Workers at Sandia National Laboratories (SNL) prepare the B61-12 nuclear bomb for a vibration test.
Photo: National Technology and Engineering Solutions of Sandia
Both the Pentagon and National Nuclear Security Administration’s industrial base and nuclear infrastructure require investment.
Kyl told the committee that, with no time margin left for nuclear modernization and the inevitability of programmatic setbacks, “there will be gaps” in some elements of the nuclear deterrent. The report said that delays should be mitigated to prevent “early age-out” of current systems.
“We don’t have any more time,” Kyl said. “We’ve used up all of our work-around and the schedules, both for the refurbishment of the nuclear warheads, and the development of the new platforms is a tight schedule.

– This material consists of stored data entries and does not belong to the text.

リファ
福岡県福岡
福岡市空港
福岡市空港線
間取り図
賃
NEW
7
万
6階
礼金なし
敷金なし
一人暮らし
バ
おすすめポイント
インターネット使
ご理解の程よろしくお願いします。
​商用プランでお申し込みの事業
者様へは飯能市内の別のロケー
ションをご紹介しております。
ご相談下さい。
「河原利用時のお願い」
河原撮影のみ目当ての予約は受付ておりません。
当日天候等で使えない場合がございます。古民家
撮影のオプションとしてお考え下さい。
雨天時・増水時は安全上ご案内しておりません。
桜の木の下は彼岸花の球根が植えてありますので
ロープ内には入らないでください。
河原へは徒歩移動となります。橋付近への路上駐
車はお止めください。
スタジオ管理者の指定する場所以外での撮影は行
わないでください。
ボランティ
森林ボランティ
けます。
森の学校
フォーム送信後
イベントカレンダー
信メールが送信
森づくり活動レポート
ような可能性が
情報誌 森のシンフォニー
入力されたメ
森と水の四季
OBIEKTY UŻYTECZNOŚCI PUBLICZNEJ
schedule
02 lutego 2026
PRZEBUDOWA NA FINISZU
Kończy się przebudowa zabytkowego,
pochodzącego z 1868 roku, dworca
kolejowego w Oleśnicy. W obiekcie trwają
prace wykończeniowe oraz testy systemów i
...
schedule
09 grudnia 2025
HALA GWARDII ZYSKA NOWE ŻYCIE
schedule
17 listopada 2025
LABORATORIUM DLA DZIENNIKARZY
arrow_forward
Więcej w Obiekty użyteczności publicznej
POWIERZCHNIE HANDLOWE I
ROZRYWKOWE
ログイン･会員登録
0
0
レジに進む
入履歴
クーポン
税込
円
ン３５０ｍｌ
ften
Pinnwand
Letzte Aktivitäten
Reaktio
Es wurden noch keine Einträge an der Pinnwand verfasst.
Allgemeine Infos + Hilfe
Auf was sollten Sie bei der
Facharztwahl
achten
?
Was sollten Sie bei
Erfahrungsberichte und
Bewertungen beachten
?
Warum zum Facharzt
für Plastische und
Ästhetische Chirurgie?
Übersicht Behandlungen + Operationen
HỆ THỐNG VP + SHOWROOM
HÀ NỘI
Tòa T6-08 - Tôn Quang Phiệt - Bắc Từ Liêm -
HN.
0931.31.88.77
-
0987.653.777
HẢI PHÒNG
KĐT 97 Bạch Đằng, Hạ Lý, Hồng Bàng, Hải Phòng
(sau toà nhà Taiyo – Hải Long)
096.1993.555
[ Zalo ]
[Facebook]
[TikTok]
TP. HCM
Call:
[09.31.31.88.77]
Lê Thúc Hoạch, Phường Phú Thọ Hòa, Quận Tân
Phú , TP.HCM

“…The reality is, we found delays here and there and it’s very difficult to imagine that we could meet the schedule. As a result, there are a couple of charts in our report, which show the potential for a deterrence gap.”
U.S. strategic forces “should be modified to address the larger number of targets due to the growing Chinese nuclear threat,” the report said, but Creedon and Kyl said that didn’t necessarily mean more of any particular systems, leaving how to accomplish that task up to “future decision-makers.”
The commission did say, though, that the U.S. needs to keep up with advances in Russian and Chinese missile defenses and deploy systems that can get past them.
Failure to do any of these things risks the U.S. not having a credible deterrent and losing the confidence of its partners and allies, who may turn elsewhere. Wherever possible, the U.S. should shore up and expand such alliances. Conversely, withdrawing from alliances “would directly benefit adversaries, invite aggression that the United States might later have to reverse, and ultimately decrease American, allied, and partner security and economic prosperity,” the report states.
Since the last such posture assessment in 2009, “the security environment has dramatically worsened and new existential threats have emerged,” the report said.